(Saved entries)
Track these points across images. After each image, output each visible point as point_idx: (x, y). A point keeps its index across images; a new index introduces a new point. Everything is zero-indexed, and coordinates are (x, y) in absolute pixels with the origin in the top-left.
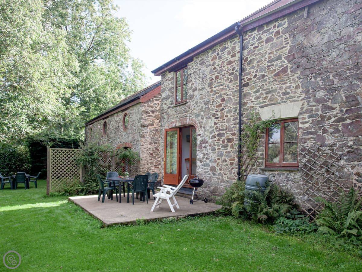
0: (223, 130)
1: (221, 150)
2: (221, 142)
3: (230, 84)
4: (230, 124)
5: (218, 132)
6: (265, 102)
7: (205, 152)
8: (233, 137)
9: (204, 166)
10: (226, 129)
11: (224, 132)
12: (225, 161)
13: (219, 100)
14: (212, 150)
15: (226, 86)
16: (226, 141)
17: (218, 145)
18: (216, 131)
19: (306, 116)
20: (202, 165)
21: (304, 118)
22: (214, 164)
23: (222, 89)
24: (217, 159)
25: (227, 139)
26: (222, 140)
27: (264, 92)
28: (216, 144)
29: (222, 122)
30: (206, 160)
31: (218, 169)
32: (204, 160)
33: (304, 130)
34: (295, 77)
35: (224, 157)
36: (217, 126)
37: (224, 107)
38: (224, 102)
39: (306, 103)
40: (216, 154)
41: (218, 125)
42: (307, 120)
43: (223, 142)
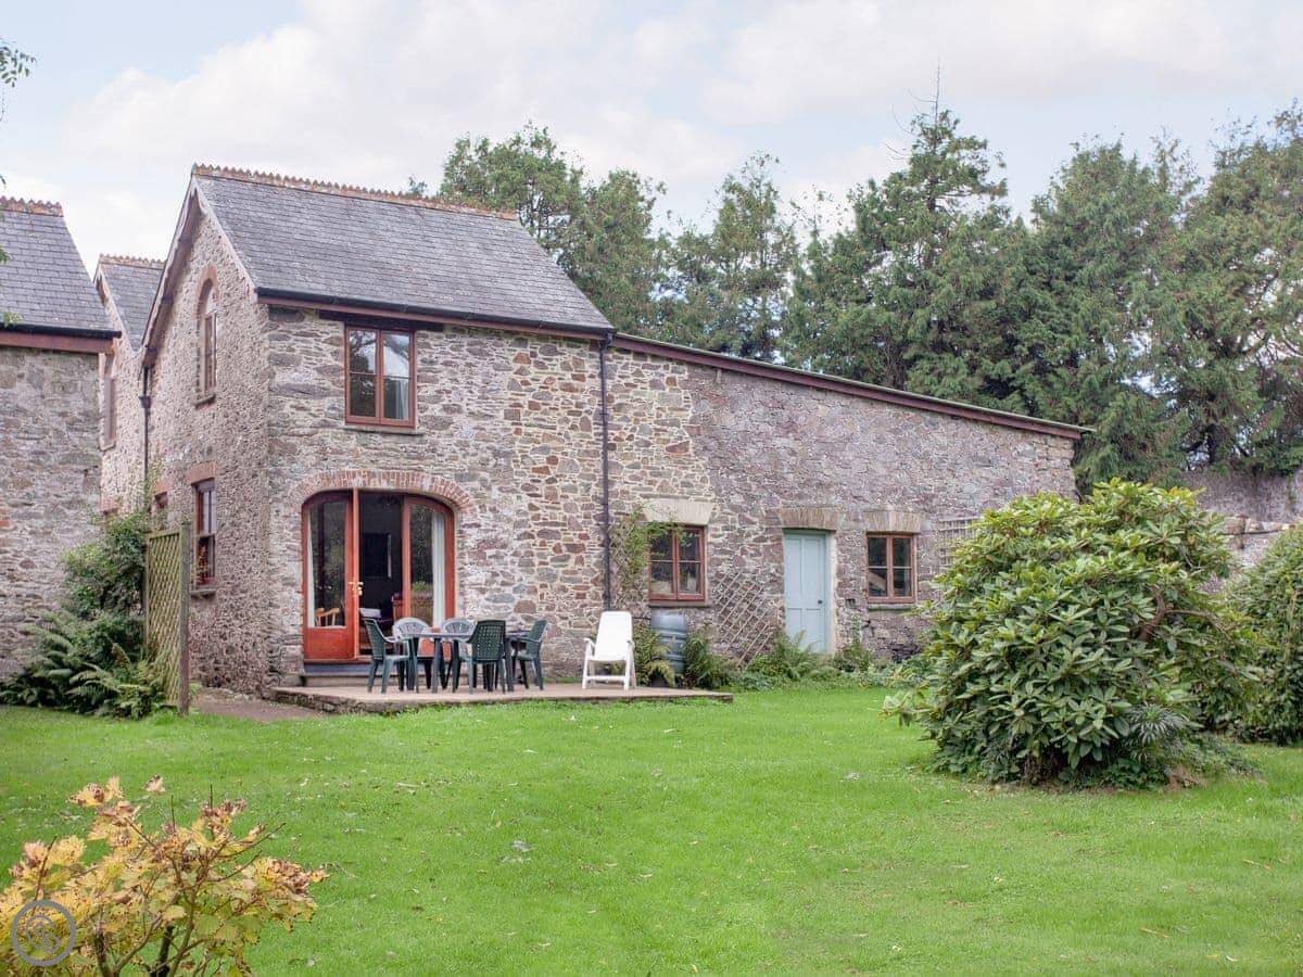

• Task item:
All lines from the one containing "30: (206, 160)" to the last line of the records above, both included, need to be repeated word for word; omit the pictures.

• Task response:
30: (206, 160)
31: (218, 169)
32: (204, 160)
33: (304, 130)
34: (295, 77)
35: (224, 157)
36: (217, 126)
37: (224, 107)
38: (224, 102)
39: (306, 103)
40: (216, 154)
41: (218, 125)
42: (307, 120)
43: (223, 142)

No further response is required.